La vida soñada de Rachel Waring – Stephen Benatar (Impedimenta 1982,2015)

Una linda edición para esta novela que entra dentro del género “novela rachazadas por muchas editoriales hasta que la lee alguien importante de la industria y la publican, la ingresan al canon como outsider y ahora es un clásico moderno”.

Los detalles singulares de La vida…, dice la solapa y cualquier reseña que se lea por ahí, es que no tuvo problemas en salir publicada a principio de los ochentas, que no le fue muy bien y que al querer reeditarla en el 2007, la obra fue rechazada en 36 editoriales hasta que el editor del New York Review of Books la leyó y, seguramente viendo a una tía querida en la protagonista, hizo un llamado telefónico (o un mail) y se reeditó.

El título original es Wish her safe at home, un título hermoso y sutil. El título en español no le hace justicia pero bueno, peor le fue a Scorsesse cuando la industria cultural española bautizó “Jo, ¡qué noche!” a After Hours.

La trama de la novela es simple: una mujer de unos cincuenta años que trabaja en una oficina aburrida y vive con una frenemy en Londres, hereda una casona en Bristol. Al llegar al lugar, encuentra una plaqueta que conmemora que en ese solar vivió un político no tan importante. Mas tarde averigua que sufrió un desplante amoroso. Rachel decide quedarse y cambiar de vida (no necesariamente en ese orden).

La gracia de la novela es que está escrita en primera persona. En tercera, sería una novela rosa mejor escrita que los enjambres de adjetivos-babosas usuales, pero no mucho más. En primera gana muchísimo. La narradora salta de soliloquios a diálogos directos, de ensoñaciones a diálogos imaginados, con un ritmo que los 35 años transcurridos desde su publicación original no frenaron.

Es inglesa, hay humor.

Es inglesa, el impulso a querer cerrar la historia le saca potencial al tramo final. De hecho, todo lo bueno que se va construyendo queda a punto de caer en una serie de escenas porno soft evitables. Por suerte llega el final y queda el buen recuerdo de las páginas anteriores. Mal ahí el editor de New York Review of Books. Un buen consejo editorial hubiese bastado para  que la novela se gane en la cancha lo que el marketing dibuja con lo de las 36 editoriales malas, sordas y ciegas que la rechazaron.

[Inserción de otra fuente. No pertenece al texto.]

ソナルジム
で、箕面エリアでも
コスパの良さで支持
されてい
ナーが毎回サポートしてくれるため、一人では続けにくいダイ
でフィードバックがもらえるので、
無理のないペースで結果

Este traspié estético previo al último acto explicaría el por qué del rechazo masivo (“Puf, ¿qué es esto? ¿Corin Tellado?”) pero también funciona para valorar lo hecho en las más de doscientas páginas anteriores.

La otra cuestión es que la trama es similar a The ghost and Mrs Muir, una película de Mankiewicz (la solapa dice “vagamente inspirada”, y leyendo la sinopsis del film, uno sospecha que el “vagamente” viene por el escaso trabajo para modificarla de parte de Benatar).

Sin embargo. Sin embargo. Benatar se dió el gusto de hacer una novela rosa con ritmo, humor, acidez y destellos geniales, como cuando la narradora puede contar una escena en donde es objeto de burla, sin la torpeza moral en que se contaría la escena en esta época del mobbing. O cuando se mete en los intersticios sociales de un pueblo con el desparpajo vincular de su bizarrería. 

Puntaje de qué le regalo a mi pareja que está cursando una maestría en Adorno: 7.

Puntaje de me llevo un libro este finde largo: 8,5.